* _Instructions for the task_:
State how many lines in the entries below contain the word "current", and give only that number.

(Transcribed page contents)
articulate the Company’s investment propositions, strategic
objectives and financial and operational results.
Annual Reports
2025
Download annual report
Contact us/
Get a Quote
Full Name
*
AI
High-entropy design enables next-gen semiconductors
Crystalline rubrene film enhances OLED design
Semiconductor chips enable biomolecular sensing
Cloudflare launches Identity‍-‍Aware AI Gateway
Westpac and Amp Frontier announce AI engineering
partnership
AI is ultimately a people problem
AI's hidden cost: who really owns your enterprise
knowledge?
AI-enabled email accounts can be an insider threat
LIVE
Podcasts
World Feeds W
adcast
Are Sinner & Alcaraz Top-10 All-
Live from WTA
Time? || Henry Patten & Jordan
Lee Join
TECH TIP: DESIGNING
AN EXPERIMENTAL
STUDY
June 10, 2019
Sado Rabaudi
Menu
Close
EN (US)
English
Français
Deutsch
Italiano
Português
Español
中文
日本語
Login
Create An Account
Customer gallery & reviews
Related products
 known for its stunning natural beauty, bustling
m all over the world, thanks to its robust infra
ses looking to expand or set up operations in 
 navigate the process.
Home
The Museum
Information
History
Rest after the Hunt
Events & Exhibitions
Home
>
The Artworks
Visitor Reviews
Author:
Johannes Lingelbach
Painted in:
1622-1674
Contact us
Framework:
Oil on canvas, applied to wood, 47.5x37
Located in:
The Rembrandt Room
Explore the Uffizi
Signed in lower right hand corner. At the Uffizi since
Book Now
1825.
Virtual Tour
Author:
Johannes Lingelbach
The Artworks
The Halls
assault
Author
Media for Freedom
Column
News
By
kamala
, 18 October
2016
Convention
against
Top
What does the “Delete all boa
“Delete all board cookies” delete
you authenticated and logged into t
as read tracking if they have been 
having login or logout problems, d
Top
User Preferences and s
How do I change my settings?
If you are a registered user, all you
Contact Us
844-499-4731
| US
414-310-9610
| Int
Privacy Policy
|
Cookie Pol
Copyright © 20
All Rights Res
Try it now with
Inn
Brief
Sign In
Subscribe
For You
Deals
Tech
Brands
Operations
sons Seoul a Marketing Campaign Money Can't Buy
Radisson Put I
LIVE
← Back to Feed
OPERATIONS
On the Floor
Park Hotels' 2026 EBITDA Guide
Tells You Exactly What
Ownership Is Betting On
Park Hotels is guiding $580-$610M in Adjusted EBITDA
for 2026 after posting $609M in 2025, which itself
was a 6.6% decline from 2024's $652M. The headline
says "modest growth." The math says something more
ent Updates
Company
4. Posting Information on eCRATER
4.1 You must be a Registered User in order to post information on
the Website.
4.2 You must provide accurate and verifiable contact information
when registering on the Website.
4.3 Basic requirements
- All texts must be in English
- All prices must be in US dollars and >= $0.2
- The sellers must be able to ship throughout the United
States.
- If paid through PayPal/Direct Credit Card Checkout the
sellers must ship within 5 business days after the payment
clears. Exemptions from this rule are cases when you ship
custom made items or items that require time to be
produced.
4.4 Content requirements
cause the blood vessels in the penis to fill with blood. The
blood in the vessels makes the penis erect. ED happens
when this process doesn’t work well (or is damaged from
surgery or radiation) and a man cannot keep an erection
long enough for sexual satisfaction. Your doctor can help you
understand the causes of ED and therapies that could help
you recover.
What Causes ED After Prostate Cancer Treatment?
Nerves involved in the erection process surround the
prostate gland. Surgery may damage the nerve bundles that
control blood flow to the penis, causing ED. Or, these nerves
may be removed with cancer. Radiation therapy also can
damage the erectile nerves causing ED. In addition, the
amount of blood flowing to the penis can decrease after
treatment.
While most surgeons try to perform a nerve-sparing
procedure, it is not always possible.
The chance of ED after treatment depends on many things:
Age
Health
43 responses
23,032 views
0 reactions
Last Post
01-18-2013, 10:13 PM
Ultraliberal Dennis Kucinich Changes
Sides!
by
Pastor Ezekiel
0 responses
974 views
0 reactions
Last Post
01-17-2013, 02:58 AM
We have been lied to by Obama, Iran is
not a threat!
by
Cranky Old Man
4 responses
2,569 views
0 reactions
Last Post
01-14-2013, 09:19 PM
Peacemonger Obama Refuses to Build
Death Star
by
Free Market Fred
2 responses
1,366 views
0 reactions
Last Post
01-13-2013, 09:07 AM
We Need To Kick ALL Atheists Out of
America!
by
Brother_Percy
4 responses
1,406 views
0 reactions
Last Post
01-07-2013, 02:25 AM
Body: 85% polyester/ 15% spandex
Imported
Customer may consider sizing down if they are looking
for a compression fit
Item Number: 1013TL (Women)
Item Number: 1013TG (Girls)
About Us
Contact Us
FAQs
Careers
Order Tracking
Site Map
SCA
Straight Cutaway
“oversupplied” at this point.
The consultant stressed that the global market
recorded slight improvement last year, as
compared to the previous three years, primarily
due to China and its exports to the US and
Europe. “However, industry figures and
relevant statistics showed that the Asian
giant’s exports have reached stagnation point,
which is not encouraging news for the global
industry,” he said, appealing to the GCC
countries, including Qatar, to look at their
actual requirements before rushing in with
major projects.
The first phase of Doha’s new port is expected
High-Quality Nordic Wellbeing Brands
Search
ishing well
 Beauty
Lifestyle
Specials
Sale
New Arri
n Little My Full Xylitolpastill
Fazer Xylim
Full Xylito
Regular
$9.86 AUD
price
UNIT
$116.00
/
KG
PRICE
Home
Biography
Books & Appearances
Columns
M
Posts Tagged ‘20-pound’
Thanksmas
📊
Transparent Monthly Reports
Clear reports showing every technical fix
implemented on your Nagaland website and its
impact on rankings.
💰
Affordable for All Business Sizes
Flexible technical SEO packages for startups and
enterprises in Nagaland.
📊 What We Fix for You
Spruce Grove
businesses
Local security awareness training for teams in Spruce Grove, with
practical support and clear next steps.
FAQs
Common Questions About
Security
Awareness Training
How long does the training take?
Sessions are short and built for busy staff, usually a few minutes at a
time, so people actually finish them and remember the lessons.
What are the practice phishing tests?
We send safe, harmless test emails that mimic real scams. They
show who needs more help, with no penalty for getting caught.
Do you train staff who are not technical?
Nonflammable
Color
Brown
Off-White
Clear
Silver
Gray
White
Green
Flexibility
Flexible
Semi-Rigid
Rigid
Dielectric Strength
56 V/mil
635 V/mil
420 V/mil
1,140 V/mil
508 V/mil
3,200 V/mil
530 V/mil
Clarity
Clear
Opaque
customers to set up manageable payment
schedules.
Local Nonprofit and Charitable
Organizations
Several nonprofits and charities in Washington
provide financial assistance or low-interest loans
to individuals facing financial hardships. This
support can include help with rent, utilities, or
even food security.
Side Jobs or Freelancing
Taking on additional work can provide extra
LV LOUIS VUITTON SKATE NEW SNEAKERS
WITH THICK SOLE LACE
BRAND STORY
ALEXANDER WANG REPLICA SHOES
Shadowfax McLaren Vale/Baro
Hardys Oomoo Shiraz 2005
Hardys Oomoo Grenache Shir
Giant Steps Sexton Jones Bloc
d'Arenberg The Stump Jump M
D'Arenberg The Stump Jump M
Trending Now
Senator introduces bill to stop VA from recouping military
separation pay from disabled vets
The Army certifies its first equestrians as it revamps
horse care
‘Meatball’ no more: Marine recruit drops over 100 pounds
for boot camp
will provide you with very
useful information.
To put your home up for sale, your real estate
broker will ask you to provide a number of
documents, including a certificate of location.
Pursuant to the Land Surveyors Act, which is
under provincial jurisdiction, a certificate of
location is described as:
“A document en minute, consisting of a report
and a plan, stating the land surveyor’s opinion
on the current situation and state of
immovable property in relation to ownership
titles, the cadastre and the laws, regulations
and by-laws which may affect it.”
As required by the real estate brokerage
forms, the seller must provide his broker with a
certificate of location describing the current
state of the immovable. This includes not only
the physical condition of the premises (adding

* _Output_:
2